XIII. Gustave Doré

 

XIII. Gustave Doré’s Illustrations for Rabelais and Balzac’s Drolatiques

In the time of the Second French Empire of Napoleon III (1852 to 1870), it was none other than the incredibly versatile and inexhaustible Gustave Doré who took up a central position in French book illustration - even though he himself would have rather worked as a "free" artist. Out of his numerous works, we have picked two works for this display, which in the history of their editions already represent a significant time span.

It was the unruly days of the early modern period of the Renaissance that had once brought forth the works of François Rabelais. Many years later, in the very different time of the 19th century, a 22 year old Gustave Doré set about illustrating Rabelais’s novel about the giants Gargantua et Pantagruel, creating around 100 images that oscillate between the whimsical and the uncanny, between realism and fantasy. Two decades after this first 1854 edition, Doré was given the opportunity to approach the subject again and at a larger scale: in 1873, Garnier published a large-size luxury edition with roughly 700 illustrations. The copy presented here [no. 528] is simply untouchable in its significance and rarity: it is the only copy ever printed on strong white calf parchment, a material which in and of itself conjures up the atmosphere of Rabelais’s Renaissance. Once owned by the publisher Garnier himself, the copy was bound by Émile Mercier.

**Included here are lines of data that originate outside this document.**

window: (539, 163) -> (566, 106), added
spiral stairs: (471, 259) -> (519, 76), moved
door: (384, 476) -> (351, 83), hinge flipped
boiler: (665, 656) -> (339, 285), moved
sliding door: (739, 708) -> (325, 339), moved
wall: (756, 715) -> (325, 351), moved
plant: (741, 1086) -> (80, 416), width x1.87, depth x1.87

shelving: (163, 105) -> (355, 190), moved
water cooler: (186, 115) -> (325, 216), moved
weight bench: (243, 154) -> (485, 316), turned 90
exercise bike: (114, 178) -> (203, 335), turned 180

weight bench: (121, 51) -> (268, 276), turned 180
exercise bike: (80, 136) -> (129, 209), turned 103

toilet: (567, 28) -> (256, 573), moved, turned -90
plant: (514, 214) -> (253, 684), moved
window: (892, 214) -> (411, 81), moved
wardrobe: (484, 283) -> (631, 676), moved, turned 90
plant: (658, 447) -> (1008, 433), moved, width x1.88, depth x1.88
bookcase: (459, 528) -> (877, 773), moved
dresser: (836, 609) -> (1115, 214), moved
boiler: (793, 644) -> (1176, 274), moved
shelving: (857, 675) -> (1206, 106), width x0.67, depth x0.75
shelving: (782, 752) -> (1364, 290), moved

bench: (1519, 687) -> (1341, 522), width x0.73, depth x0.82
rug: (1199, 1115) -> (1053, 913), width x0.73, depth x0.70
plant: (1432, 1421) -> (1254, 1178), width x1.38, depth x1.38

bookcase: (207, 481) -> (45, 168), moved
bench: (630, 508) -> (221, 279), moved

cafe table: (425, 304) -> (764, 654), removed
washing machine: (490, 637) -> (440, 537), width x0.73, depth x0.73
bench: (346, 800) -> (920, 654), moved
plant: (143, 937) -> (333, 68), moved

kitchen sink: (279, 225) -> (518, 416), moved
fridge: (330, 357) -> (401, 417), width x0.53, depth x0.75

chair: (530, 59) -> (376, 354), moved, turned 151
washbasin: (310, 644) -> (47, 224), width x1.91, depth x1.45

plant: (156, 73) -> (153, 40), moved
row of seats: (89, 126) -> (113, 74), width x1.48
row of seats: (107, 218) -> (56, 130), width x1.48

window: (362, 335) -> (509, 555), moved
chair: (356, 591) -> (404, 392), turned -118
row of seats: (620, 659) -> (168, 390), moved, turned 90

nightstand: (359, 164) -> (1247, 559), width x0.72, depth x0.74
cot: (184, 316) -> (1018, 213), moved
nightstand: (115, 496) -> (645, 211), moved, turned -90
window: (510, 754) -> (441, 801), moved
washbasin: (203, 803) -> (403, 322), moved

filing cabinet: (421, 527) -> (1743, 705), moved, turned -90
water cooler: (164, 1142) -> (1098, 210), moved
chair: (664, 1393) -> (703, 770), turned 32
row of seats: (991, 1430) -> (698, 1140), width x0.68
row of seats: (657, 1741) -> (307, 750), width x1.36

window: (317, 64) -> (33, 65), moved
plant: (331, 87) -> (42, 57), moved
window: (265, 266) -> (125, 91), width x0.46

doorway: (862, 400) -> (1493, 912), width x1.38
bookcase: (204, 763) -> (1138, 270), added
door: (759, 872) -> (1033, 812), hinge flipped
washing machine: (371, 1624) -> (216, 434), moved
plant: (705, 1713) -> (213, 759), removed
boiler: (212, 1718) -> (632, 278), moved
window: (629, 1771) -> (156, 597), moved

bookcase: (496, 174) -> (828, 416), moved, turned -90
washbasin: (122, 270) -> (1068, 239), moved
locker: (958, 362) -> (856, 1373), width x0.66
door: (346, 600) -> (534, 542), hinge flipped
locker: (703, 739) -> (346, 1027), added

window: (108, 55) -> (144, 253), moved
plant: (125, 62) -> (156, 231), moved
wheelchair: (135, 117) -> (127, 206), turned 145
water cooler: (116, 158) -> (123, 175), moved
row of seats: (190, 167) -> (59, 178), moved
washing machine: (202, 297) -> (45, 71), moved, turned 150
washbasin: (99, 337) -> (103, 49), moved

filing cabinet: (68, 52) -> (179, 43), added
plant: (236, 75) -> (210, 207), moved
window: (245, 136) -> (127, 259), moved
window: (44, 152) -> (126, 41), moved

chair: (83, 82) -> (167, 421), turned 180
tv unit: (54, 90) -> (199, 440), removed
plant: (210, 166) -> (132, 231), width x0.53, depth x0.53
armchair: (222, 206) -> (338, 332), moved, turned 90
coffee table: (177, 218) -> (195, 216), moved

After his work on the Rabelais novel, it only made sense that Doré would in 1855 also illustrate Balzac’s Droll Stories (Les contes drolatiques), since those tales were written in the same archaic voice of the laughing and life-affirming Renaissance man as Rabelais’s text. Maybe these tales particularly resonated with Doré because they reminded him of the mysterious atmosphere of his childhood, which he had spent in the middle of the medieval city of Strasbourg. Léopold Carteret regarded the more than 400 wood engravings produced for this edition as Doré’s masterpiece. This display shows two copies on China paper. The first comes in a green morocco binding by Reymann [no. 26], which used to be in the libraries of the collectors Charles Bouret, Antoine Vautier, and Raphaël Esmerian. The second copy [no. 27] was bound in dark red morocco by Petit and used to belong to Balzac’s wife, Eweline Hanska!

But even later editions of this sought-after work are outstanding bibliophilic prizes: for example the copy of the 1861 edition on China paper in a mosaic binding by Petit, from the collections of Maurice Escoffier, as well as Licin and André Tissot-Dupont [no. 28].